Treasurer calls on Andrews to allow all students back to school

Federal Treasurer Josh Frydenberg has urged the Victorian government to allow schoolchildren of all ages back into the classroom, saying he has heard of doctors prescribing antidepressants to children as young as 12.

All primary pupils will return to school on October 12, after senior secondary students resume on-campus learning on October 7, but no firm date has been set for those in years 7 to 10 to go back.

Treasurer Josh Frydenberg says doctors have written to Premier Daniel Andrews urging him to reopen schools. Credit:Dominic Lorrimer

The state government is still assessing the risks of coronavirus transmission associated with all secondary students returning to school and how that might affect further easing of restrictions under its road map.

The Treasurer's call comes after psychologists reported a “huge increase” in children being moved onto mental health plans to deal with the stresses of lockdown and remote schooling.

"I've read letters from well-regarded doctors and GPs … and they speak of the mental health state of young people in Victoria as a result of the lockdown, and the number of cases that they are seeing through their doors skyrocketing," Mr Frydenberg told reporters in Canberra on Tuesday.

"So, I say to the Premier, follow the medical advice but please get Victorian children back to school at all levels."

Victoria's Deputy Chief Health Officer Allen Cheng said on Sunday that modelling on Melbourne's road map out of restrictions was not yet settled on the risks of returning secondary students to schools.

"For secondary school students, we're not quite so sure about the risk and we're still doing further work on this," Professor Cheng said.

The Treasurer's comments come after a group of 10 Melbourne GPs wrote an open letter in recent weeks to the Premier pleading for him to reconsider allowing all children to return to school for term 4 to alleviate the anguish many children and parents were experiencing while students were learning from home during lockdown.

"I have many 12-15 year olds so depressed that I have no other option but to put them on antidepressants," one GP wrote in the letter.



The government announced that all primary students could return could return to face-to-face learning from October 12 instead of only prep to year 2 as was origanally planned because of lower COVID-19 case numbers.

Year 11 and 12 students will return to school on October 7 for the General Achievement Test, but no firm date has been set for the return of students in years 7 to 10, other than year 10 students doing VCE and VCAL units.

A report by the Murdoch Children's Research Institute found schools and early learning centres were unlikely to drive transmission.

Children aged more than 10 years old "probably transmit the virus at a similar rate to adults; while younger children may transmit less," it said.

In addition, COVID-19 in children is usually mild and is rarely life threatening, it said.

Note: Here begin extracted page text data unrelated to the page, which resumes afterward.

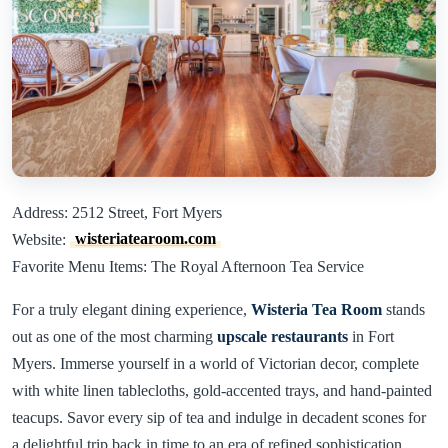
Address: 2512 Street, Fort Myers
Website:
wisteriatearoom.com
Favorite Menu Items: The Royal Afternoon Tea Service
For a truly elegant dining experience,
Wisteria Tea Room
stands
out as one of the most charming
upscale restaurants
in Fort
Myers. Immerse yourself in a world of Victorian decor, complete
with white linen tablecloths, gold-accented trays, and hand-painted
teacups. Savor every sip of tea and indulge in decadent scones for
a delightful trip back in time to an era of refined sophistication.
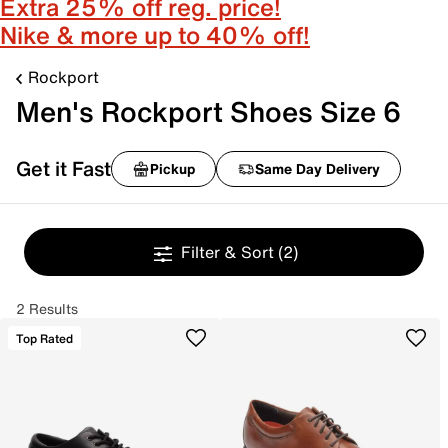
Extra 25% off reg. price!
Nike & more up to 40% off!
Rockport
Men's Rockport Shoes Size 6
Get it Fast
Pickup
Same Day Delivery
Filter & Sort
(2)
2 Results
Top Rated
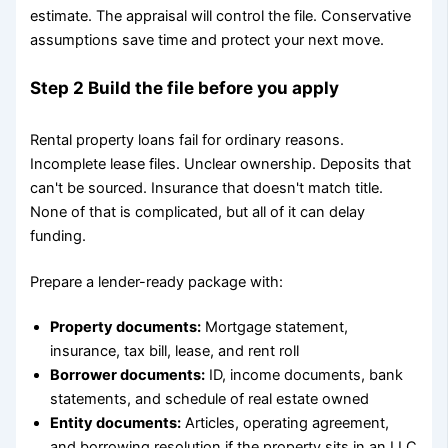
estimate. The appraisal will control the file. Conservative
assumptions save time and protect your next move.
Step 2 Build the file before you apply
Rental property loans fail for ordinary reasons.
Incomplete lease files. Unclear ownership. Deposits that
can't be sourced. Insurance that doesn't match title.
None of that is complicated, but all of it can delay
funding.
Prepare a lender-ready package with:
Property documents:
Mortgage statement,
insurance, tax bill, lease, and rent roll
Borrower documents:
ID, income documents, bank
statements, and schedule of real estate owned
Entity documents:
Articles, operating agreement,
and borrowing resolution if the property sits in an LLC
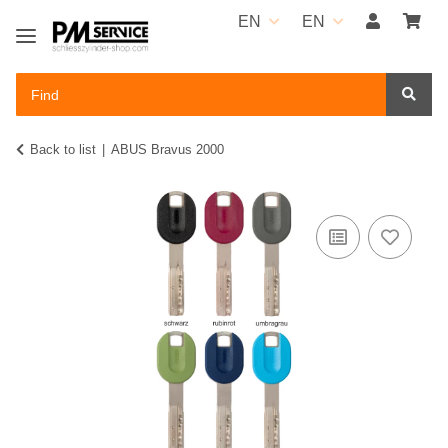
EN
EN
Back to list
ABUS Bravus 2000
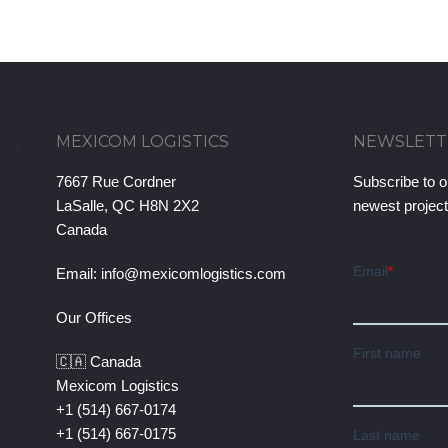
MEXICOM LOGISTICS
NEWSLETT
7667 Rue Cordner
Subscribe to o
LaSalle, QC H8N 2X2
newest projec
Canada
Email:
info@mexicomlogistics.com
Our Offices
🇨🇦 Canada
Mexicom Logistics
+1 (514) 667-0174
+1 (514) 667-0175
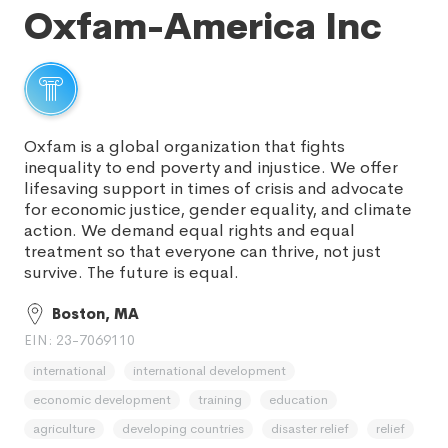
Oxfam-America Inc
Oxfam is a global organization that fights
inequality to end poverty and injustice. We offer
lifesaving support in times of crisis and advocate
for economic justice, gender equality, and climate
action. We demand equal rights and equal
treatment so that everyone can thrive, not just
survive. The future is equal.
Boston, MA
EIN: 23-7069110
international
international development
economic development
training
education
agriculture
developing countries
disaster relief
relief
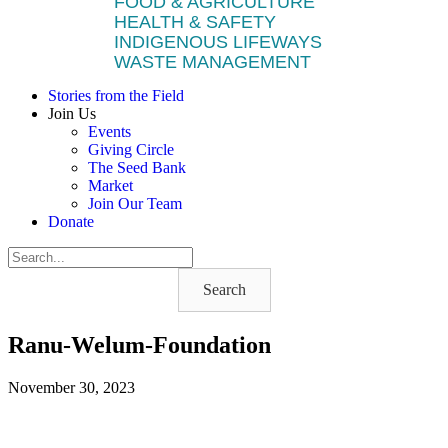
FOOD & AGRICULTURE
HEALTH & SAFETY
INDIGENOUS LIFEWAYS
WASTE MANAGEMENT
Stories from the Field
Join Us
Events
Giving Circle
The Seed Bank
Market
Join Our Team
Donate
Search
Ranu-Welum-Foundation
November 30, 2023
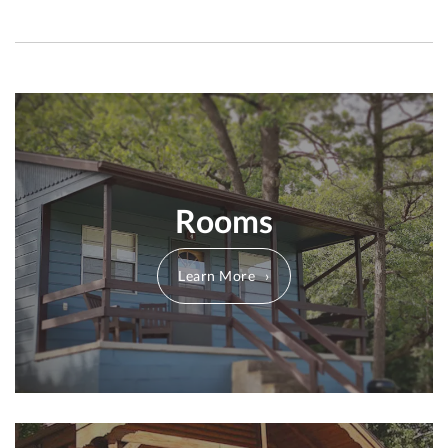
Rooms
Learn More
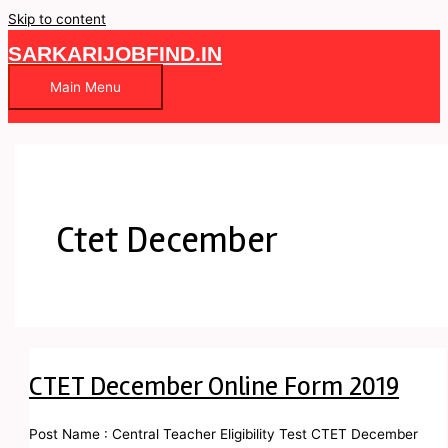
Skip to content
SARKARIJOBFIND.IN
Main Menu
Ctet December
CTET December Online Form 2019
Post Name : Central Teacher Eligibility Test CTET December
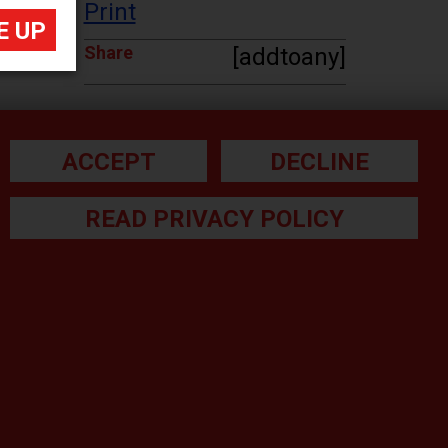
Print
Share
[addtoany]
ACCEPT
DECLINE
READ PRIVACY POLICY
he small print:
gal Note
ivacy Policy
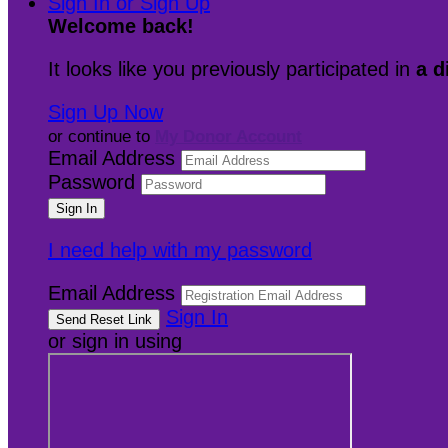
Sign In or Sign Up
Welcome back
!
It looks like you previously participated in
a d
Sign Up Now
or continue to
My Donor Account
Email Address
Password
I need help with my password
Email Address
Sign In
or sign in using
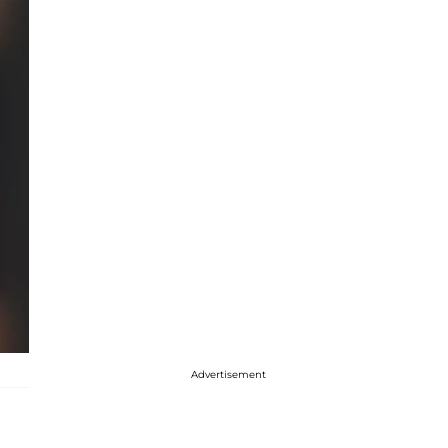
Advertisement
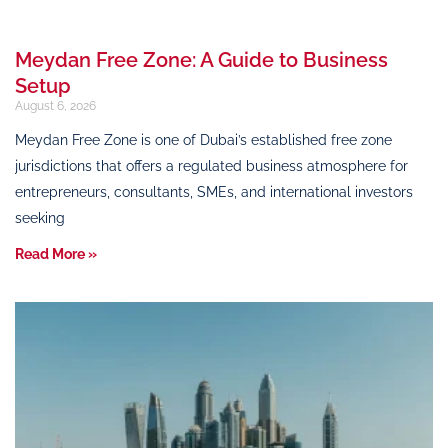
Meydan Free Zone: A Guide to Business
Setup
August 6, 2026
Meydan Free Zone is one of Dubai’s established free zone
jurisdictions that offers a regulated business atmosphere for
entrepreneurs, consultants, SMEs, and international investors
seeking
Read More »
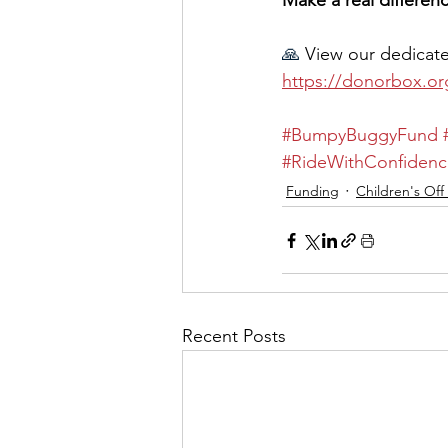
Make a real differe
🙏
 View our dedicat
https://donorbox.o
#BumpyBuggyFund
#RideWithConfidenc
Funding
Children's Off
Recent Posts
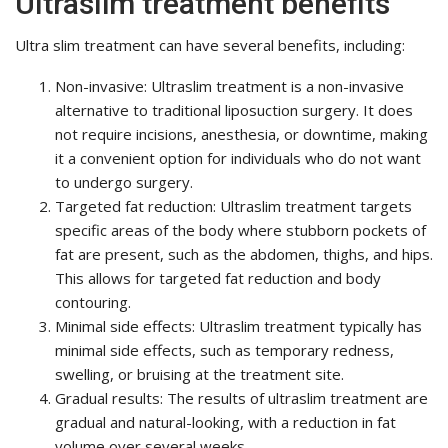
Ultraslim treatment benefits
Ultra slim treatment can have several benefits, including:
Non-invasive: Ultraslim treatment is a non-invasive
alternative to traditional liposuction surgery. It does
not require incisions, anesthesia, or downtime, making
it a convenient option for individuals who do not want
to undergo surgery.
Targeted fat reduction: Ultraslim treatment targets
specific areas of the body where stubborn pockets of
fat are present, such as the abdomen, thighs, and hips.
This allows for targeted fat reduction and body
contouring.
Minimal side effects: Ultraslim treatment typically has
minimal side effects, such as temporary redness,
swelling, or bruising at the treatment site.
Gradual results: The results of ultraslim treatment are
gradual and natural-looking, with a reduction in fat
volume over several weeks.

But the indirect effects of the pandemic – such as isolation, increasing behavioural and development concerns and poorer parent mental health – seemed to disproportionately affect disadvantaged families.

The heads of Parents Victoria and Independent Schools Victoria both said they were hopeful that Melbourne’s lower COVID-19 case numbers would allow an earlier than expected return to school for year 7 to 10 students.

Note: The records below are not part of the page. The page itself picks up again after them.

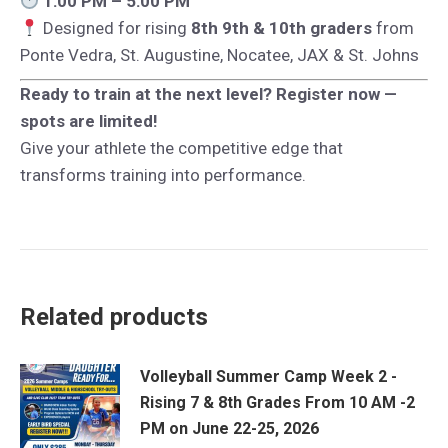
1:00 PM – 5:00 PM
Designed for rising
8th 9th & 10th graders
from
Ponte Vedra, St. Augustine, Nocatee, JAX & St. Johns
Ready to train at the next level? Register now —
spots are limited!
Give your athlete the competitive edge that
transforms training into performance.
Related products
Volleyball Summer Camp Week 2 -
Rising 7 & 8th Grades From 10 AM -2
PM on June 22-25, 2026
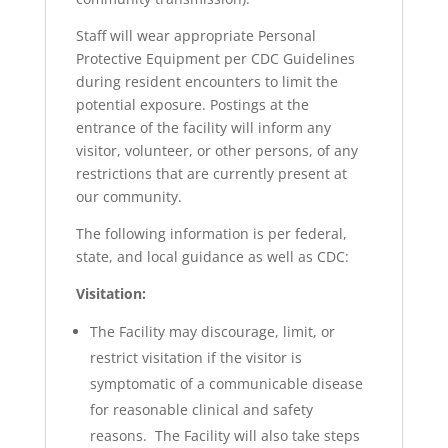
Staff will wear appropriate Personal
Protective Equipment per CDC Guidelines
during resident encounters to limit the
potential exposure. Postings at the
entrance of the facility will inform any
visitor, volunteer, or other persons, of any
restrictions that are currently present at
our community.
The following information is per federal,
state, and local guidance as well as CDC:
Visitation:
The Facility may discourage, limit, or
restrict visitation if the visitor is
symptomatic of a communicable disease
for reasonable clinical and safety
reasons. The Facility will also take steps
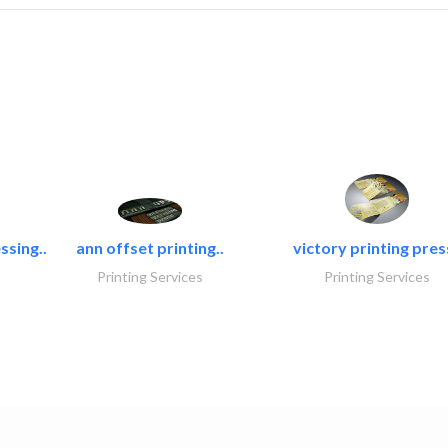
ssing..
ann offset printing..
victory printing press
Printing Services
Printing Services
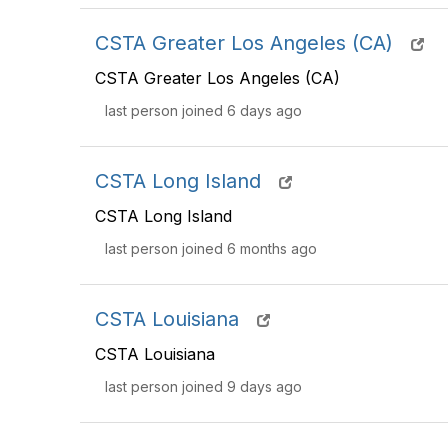
CSTA Greater Los Angeles (CA)
CSTA Greater Los Angeles (CA)
last person joined 6 days ago
CSTA Long Island
CSTA Long Island
last person joined 6 months ago
CSTA Louisiana
CSTA Louisiana
last person joined 9 days ago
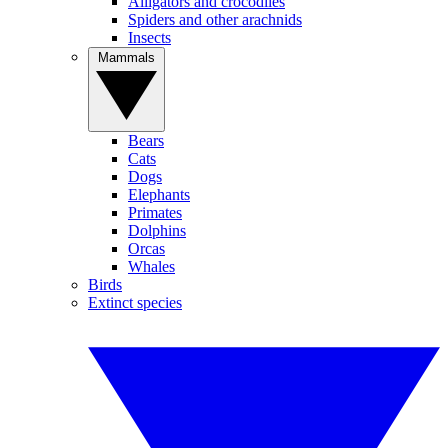
Alligators and crocodiles
Spiders and other arachnids
Insects
Mammals
Bears
Cats
Dogs
Elephants
Primates
Dolphins
Orcas
Whales
Birds
Extinct species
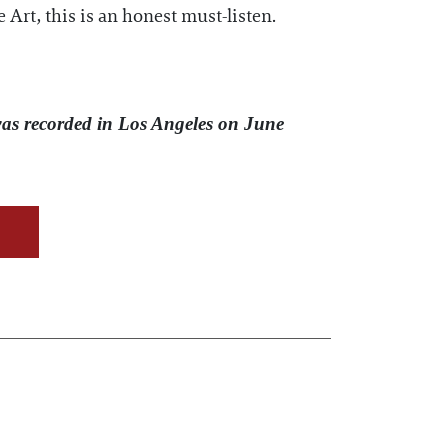
Art, this is an honest must-listen.
was recorded in Los Angeles on June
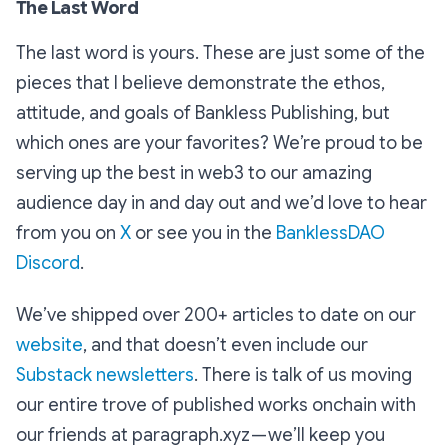
The Last Word
The last word is yours. These are just some of the
pieces that I believe demonstrate the ethos,
attitude, and goals of Bankless Publishing, but
which ones are your favorites? We’re proud to be
serving up the best in web3 to our amazing
audience day in and day out and we’d love to hear
from you on
X
or see you in the
BanklessDAO
Discord
.
We’ve shipped over 200+ articles to date on our
website
, and that doesn’t even include our
Substack newsletters
. There is talk of us moving
our entire trove of published works onchain with
our friends at paragraph.xyz — we’ll keep you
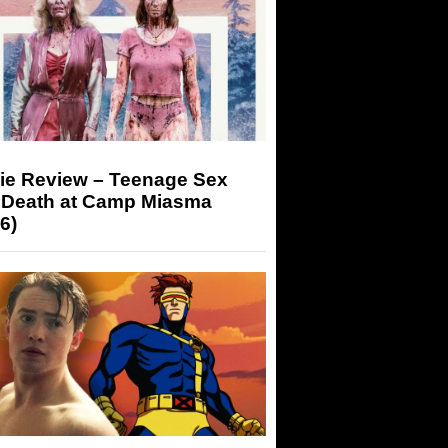
ie Review – Teenage Sex
 Death at Camp Miasma
6)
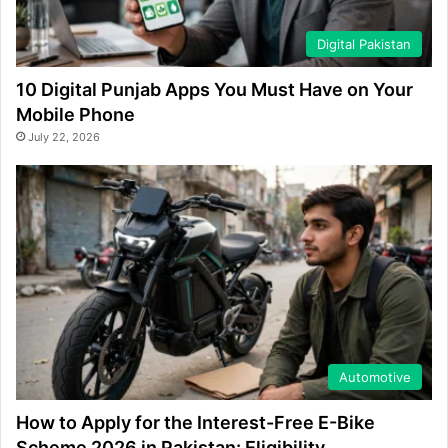
Digital Pakistan
10 Digital Punjab Apps You Must Have on Your
Mobile Phone
July 22, 2026
Automotive
How to Apply for the Interest-Free E-Bike
Scheme 2026 in Pakistan: Eligibility,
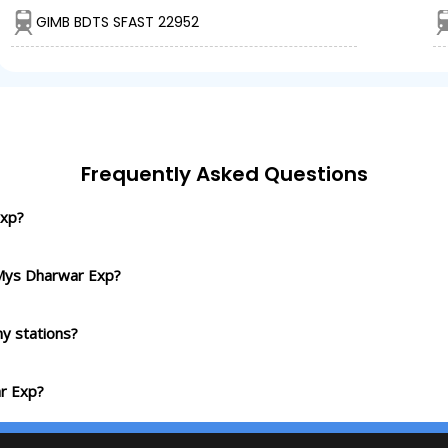
GIMB BDTS SFAST 22952
Frequently Asked Questions
Exp?
 Mys Dharwar Exp?
y stations?
r Exp?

Michelle Green, chief executive of Independent Schools Victoria, said: "Our hope is that the improved case numbers will also see an earlier return to on-site learning for students in years 7 to 10."

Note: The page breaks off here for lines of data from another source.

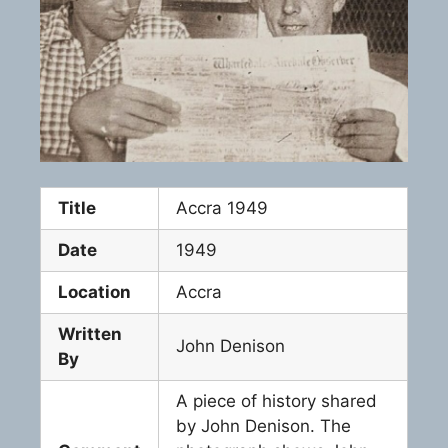
Title
Accra 1949
Date
1949
Location
Accra
Written
John Denison
By
A piece of history shared
by John Denison. The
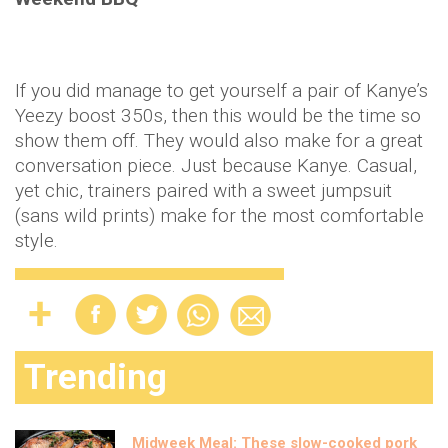
If you did manage to get yourself a pair of Kanye’s
Yeezy boost 350s, then this would be the time so
show them off. They would also make for a great
conversation piece. Just because Kanye. Casual,
yet chic, trainers paired with a sweet jumpsuit
(sans wild prints) make for the most comfortable
style.
Trending
Midweek Meal: These slow-cooked pork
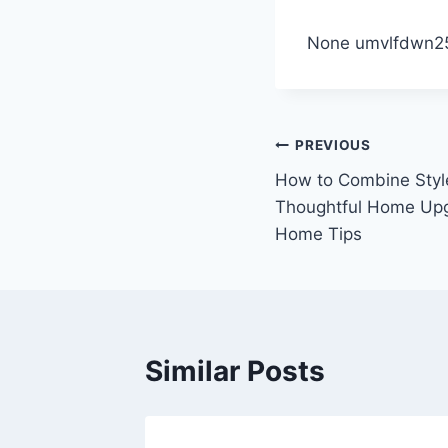
None umvlfdwn2
Post
PREVIOUS
How to Combine Style
navigation
Thoughtful Home Upg
Home Tips
Similar Posts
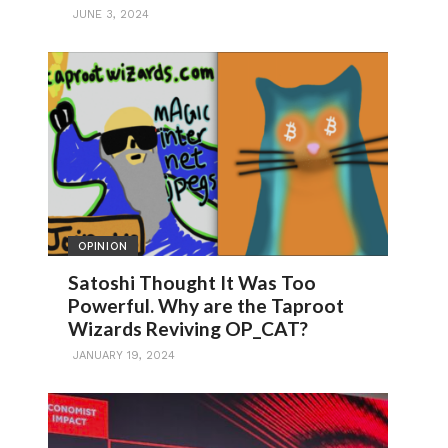
JUNE 3, 2024
OPINION
Satoshi Thought It Was Too
Powerful. Why are the Taproot
Wizards Reviving OP_CAT?
JANUARY 19, 2024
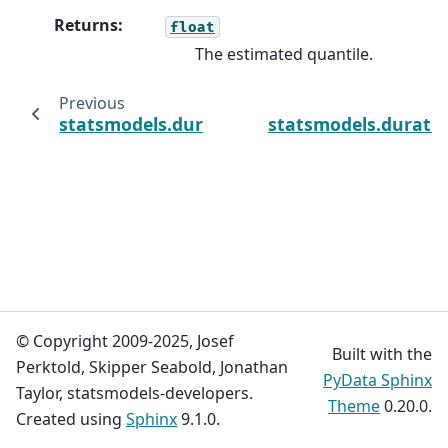
Returns
:
float
The estimated quantile.
Previous
statsmodels.duration.survfunc.SurvfuncRig
statsmodels.duratio
© Copyright 2009-2025, Josef
Built with the
Perktold, Skipper Seabold, Jonathan
PyData Sphinx
Taylor, statsmodels-developers.
Theme
0.20.0.
Created using
Sphinx
9.1.0.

Gail McHardy, executive officer of Parents Victoria, said it was important to base the decision on expert health advice.

"At this point in time they are still finishing off the modelling on 7 to 10s," Ms McHardy said.

Schools and the Education Department would need to make sure that young people receive strong support, educationally and regarding their wellbeing when they return, she said.

"Everyone is really tired and we can't ignore the fact that for some it [remote learning] has been OK and for others it hasn’t been OK," Ms McHardy said.

"We hope that the numbers will land where they need to land and the next announcement will be maybe the date will be brought forward for 7s to 10s. But if it's not and it's still going to be around late October, we have to be prepared."

Australian Principals Federation president Julie Podbury said principals she had spoken to in recent days were happy with the government's plans, which were based on "data and the safety of all parties".

Education Minister James Merlino said all decisions made about the return of year 7 to 10 students to face-to-face learning would be based on expert public health advice.

"Remote learning has played a significant role in reducing the movement of parents and students across Melbourne and driving down coronavirus numbers," he said.

One-hundred and thirty nine staff and 373 students have been infected with COVID-19 at schools and early learning centres in Victoria.